» Information provided
--
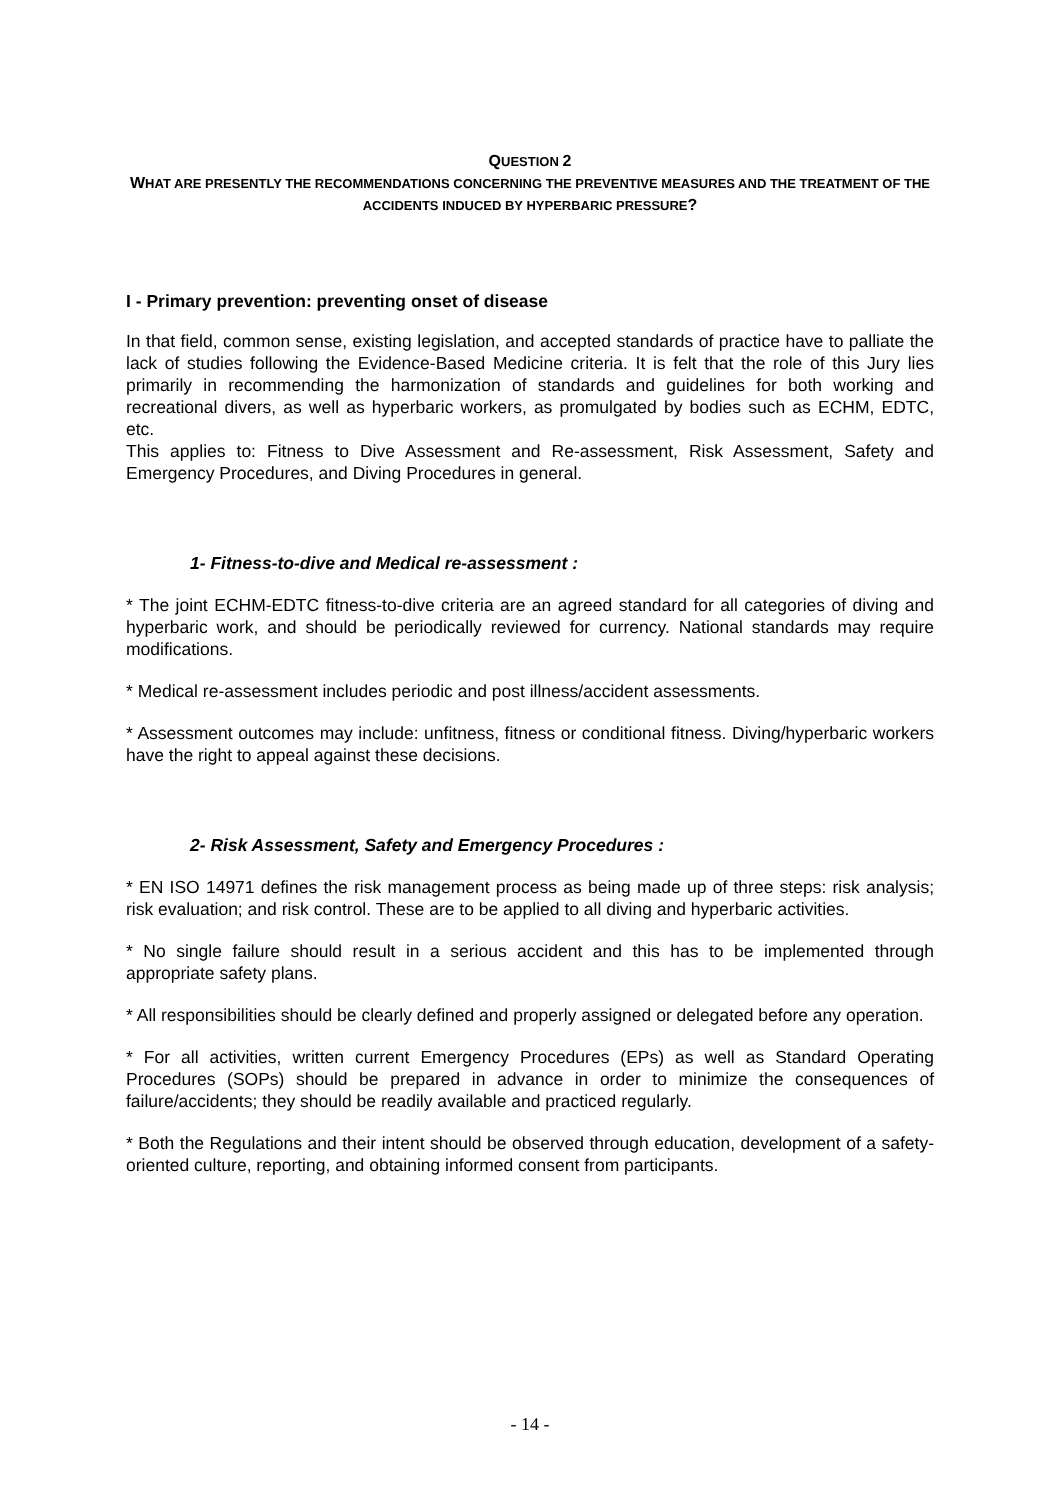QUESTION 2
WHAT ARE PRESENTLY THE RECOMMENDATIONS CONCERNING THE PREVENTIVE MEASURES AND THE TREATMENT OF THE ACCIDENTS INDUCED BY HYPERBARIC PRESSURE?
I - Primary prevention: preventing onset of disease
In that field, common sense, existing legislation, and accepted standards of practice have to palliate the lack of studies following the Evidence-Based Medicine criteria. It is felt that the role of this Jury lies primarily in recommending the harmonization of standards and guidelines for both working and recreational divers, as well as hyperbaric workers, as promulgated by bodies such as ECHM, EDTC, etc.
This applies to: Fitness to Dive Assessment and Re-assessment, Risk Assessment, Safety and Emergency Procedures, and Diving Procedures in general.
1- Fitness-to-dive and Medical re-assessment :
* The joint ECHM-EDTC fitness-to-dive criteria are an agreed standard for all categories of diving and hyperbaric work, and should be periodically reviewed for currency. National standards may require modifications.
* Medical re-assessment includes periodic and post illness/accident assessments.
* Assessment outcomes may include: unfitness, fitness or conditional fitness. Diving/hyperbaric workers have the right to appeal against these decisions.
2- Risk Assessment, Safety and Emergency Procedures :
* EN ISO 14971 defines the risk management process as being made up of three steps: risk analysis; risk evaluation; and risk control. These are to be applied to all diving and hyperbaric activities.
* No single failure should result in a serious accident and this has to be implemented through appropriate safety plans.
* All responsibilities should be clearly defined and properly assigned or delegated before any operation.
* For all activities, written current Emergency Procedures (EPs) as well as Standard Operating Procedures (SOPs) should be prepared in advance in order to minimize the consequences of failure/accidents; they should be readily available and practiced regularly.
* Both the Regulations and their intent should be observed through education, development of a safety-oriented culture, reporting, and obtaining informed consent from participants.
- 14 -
--
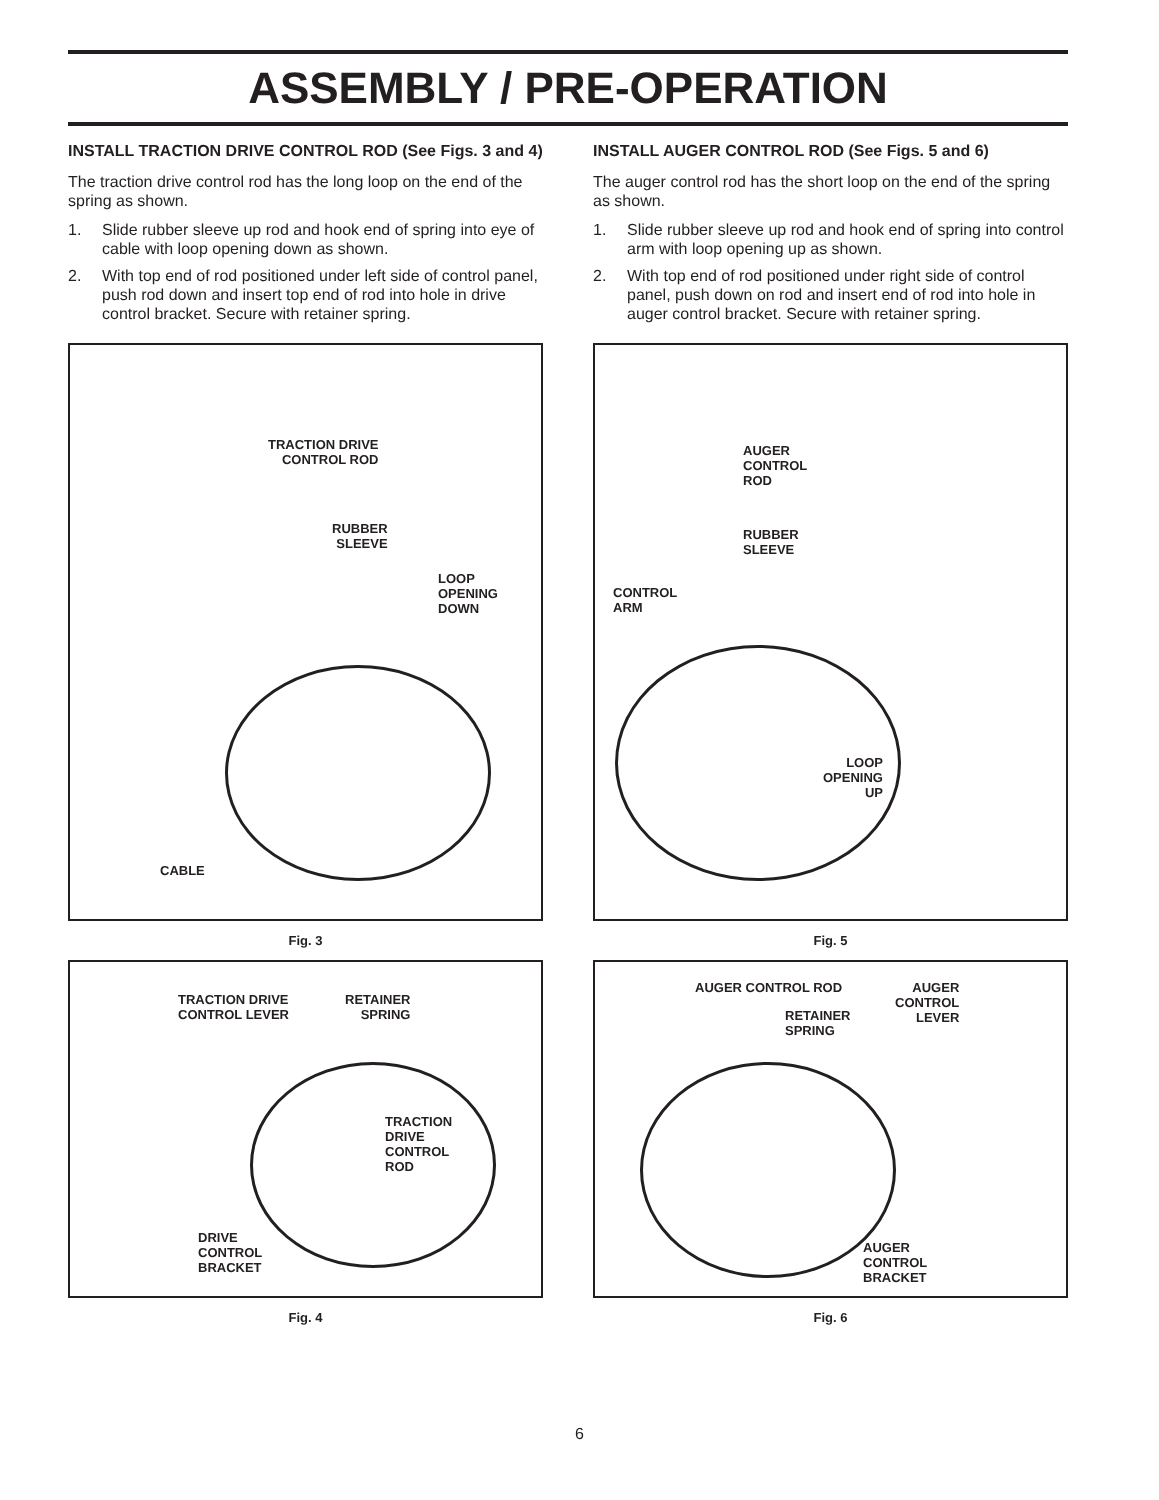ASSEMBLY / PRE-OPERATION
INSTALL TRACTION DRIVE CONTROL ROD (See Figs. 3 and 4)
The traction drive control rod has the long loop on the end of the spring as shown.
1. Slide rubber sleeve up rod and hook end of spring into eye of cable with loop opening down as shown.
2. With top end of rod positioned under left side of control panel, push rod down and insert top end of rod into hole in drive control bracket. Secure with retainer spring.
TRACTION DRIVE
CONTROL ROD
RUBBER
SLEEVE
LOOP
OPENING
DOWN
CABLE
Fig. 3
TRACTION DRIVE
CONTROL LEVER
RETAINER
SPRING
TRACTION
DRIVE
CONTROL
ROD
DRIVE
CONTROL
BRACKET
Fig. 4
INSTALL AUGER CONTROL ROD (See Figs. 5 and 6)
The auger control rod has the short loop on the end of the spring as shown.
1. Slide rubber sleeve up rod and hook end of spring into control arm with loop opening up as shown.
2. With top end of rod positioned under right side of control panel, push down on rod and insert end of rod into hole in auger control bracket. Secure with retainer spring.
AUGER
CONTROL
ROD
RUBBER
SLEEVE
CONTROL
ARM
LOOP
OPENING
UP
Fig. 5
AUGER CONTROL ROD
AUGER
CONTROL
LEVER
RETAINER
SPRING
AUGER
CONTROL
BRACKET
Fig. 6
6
--
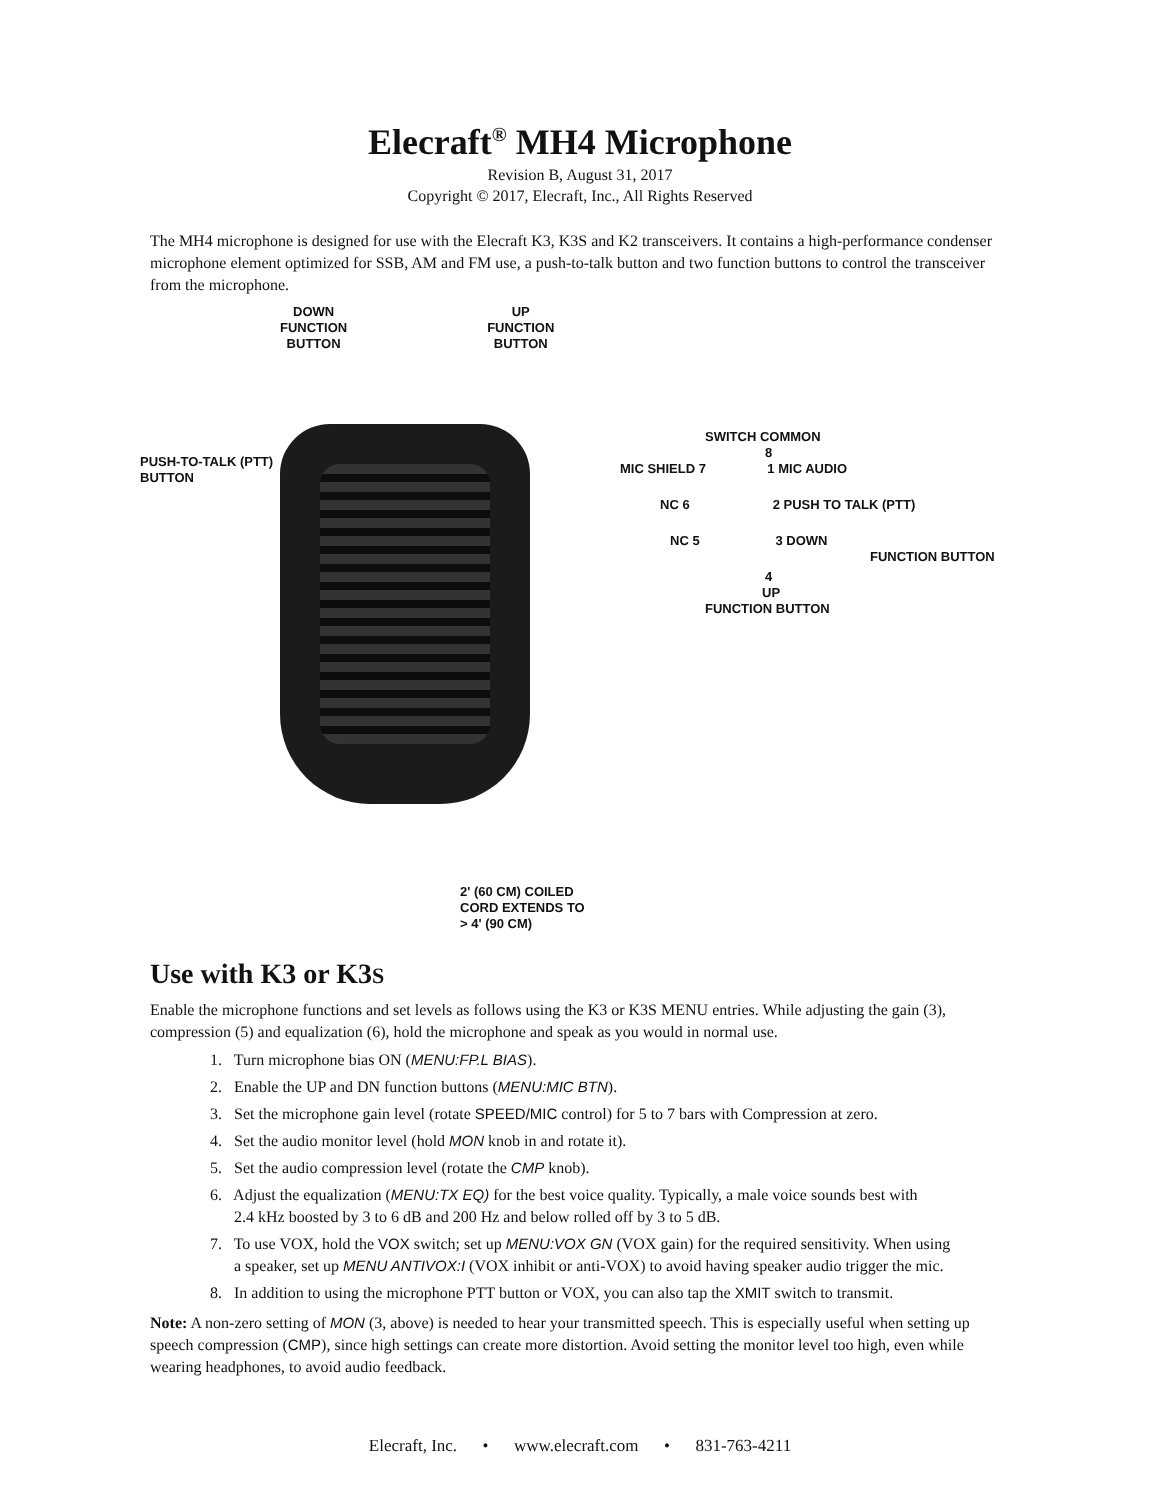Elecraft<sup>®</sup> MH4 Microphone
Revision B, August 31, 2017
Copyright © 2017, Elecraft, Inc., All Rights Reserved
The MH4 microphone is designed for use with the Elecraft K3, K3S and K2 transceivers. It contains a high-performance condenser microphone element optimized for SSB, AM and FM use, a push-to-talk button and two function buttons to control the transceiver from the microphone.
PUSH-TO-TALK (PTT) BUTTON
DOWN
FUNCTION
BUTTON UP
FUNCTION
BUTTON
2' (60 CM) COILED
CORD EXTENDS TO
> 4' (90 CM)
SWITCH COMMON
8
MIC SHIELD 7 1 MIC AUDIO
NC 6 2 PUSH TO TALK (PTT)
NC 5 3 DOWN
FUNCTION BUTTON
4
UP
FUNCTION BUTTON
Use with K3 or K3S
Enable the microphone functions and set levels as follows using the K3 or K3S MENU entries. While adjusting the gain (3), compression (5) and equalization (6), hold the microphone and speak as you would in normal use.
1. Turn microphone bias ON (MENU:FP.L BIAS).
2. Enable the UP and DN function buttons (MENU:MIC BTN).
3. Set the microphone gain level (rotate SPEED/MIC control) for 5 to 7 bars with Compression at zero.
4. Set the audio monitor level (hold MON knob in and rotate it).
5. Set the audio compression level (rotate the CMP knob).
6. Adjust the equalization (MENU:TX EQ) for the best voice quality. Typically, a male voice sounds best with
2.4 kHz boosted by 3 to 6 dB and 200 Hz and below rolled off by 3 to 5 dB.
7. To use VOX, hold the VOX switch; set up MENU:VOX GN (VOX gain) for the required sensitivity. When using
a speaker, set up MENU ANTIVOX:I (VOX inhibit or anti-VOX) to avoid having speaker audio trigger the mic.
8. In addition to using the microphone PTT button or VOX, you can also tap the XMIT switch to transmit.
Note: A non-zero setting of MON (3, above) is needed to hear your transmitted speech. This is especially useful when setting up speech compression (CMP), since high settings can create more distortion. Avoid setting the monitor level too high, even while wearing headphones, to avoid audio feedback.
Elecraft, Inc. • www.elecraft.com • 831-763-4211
--
When the line with "CORD EXTENDS TO" is reached in the data above, start copying there, and copy each line exactly until the line with "Elecraft, Inc. •" has been copied; copy nothing else.

CORD EXTENDS TO
> 4' (90 CM)
SWITCH COMMON
8
MIC SHIELD 7 1 MIC AUDIO
NC 6 2 PUSH TO TALK (PTT)
NC 5 3 DOWN
FUNCTION BUTTON
4
UP
FUNCTION BUTTON
Use with K3 or K3S
Enable the microphone functions and set levels as follows using the K3 or K3S MENU entries. While adjusting the gain (3), compression (5) and equalization (6), hold the microphone and speak as you would in normal use.
1. Turn microphone bias ON (MENU:FP.L BIAS).
2. Enable the UP and DN function buttons (MENU:MIC BTN).
3. Set the microphone gain level (rotate SPEED/MIC control) for 5 to 7 bars with Compression at zero.
4. Set the audio monitor level (hold MON knob in and rotate it).
5. Set the audio compression level (rotate the CMP knob).
6. Adjust the equalization (MENU:TX EQ) for the best voice quality. Typically, a male voice sounds best with
2.4 kHz boosted by 3 to 6 dB and 200 Hz and below rolled off by 3 to 5 dB.
7. To use VOX, hold the VOX switch; set up MENU:VOX GN (VOX gain) for the required sensitivity. When using
a speaker, set up MENU ANTIVOX:I (VOX inhibit or anti-VOX) to avoid having speaker audio trigger the mic.
8. In addition to using the microphone PTT button or VOX, you can also tap the XMIT switch to transmit.
Note: A non-zero setting of MON (3, above) is needed to hear your transmitted speech. This is especially useful when setting up speech compression (CMP), since high settings can create more distortion. Avoid setting the monitor level too high, even while wearing headphones, to avoid audio feedback.
Elecraft, Inc. • www.elecraft.com • 831-763-4211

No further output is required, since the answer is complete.